**Supplied material**
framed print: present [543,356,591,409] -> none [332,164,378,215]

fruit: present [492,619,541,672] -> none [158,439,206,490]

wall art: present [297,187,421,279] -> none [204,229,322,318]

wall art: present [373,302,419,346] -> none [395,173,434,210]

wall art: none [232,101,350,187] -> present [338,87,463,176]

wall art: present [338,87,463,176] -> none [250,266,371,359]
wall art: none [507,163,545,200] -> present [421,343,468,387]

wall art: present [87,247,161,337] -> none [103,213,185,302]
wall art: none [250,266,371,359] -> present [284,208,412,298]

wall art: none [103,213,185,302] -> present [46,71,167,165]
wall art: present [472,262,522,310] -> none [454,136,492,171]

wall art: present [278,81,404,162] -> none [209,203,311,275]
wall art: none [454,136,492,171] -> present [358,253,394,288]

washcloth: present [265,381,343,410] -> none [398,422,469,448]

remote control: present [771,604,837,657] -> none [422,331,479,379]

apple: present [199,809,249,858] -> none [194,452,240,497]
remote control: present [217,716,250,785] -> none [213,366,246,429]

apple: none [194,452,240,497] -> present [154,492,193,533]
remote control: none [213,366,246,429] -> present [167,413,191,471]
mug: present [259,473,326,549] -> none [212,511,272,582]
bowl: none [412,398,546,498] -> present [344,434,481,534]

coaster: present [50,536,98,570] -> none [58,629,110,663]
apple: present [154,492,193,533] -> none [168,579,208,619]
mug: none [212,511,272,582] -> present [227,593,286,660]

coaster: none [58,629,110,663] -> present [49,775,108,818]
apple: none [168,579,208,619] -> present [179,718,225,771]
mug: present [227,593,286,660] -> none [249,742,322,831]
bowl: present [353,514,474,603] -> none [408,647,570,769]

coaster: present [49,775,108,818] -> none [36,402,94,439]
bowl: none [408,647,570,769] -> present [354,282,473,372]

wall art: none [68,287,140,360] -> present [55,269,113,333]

**What you should do**
Write out the line containing "bowl: none [412,398,546,498]" and every line after it through the end of the entries. Keep each one exactly as it is, and add nothing.

**Reply to the exercise**
bowl: none [412,398,546,498] -> present [344,434,481,534]

coaster: present [50,536,98,570] -> none [58,629,110,663]
apple: present [154,492,193,533] -> none [168,579,208,619]
mug: none [212,511,272,582] -> present [227,593,286,660]

coaster: none [58,629,110,663] -> present [49,775,108,818]
apple: none [168,579,208,619] -> present [179,718,225,771]
mug: present [227,593,286,660] -> none [249,742,322,831]
bowl: present [353,514,474,603] -> none [408,647,570,769]

coaster: present [49,775,108,818] -> none [36,402,94,439]
bowl: none [408,647,570,769] -> present [354,282,473,372]

wall art: none [68,287,140,360] -> present [55,269,113,333]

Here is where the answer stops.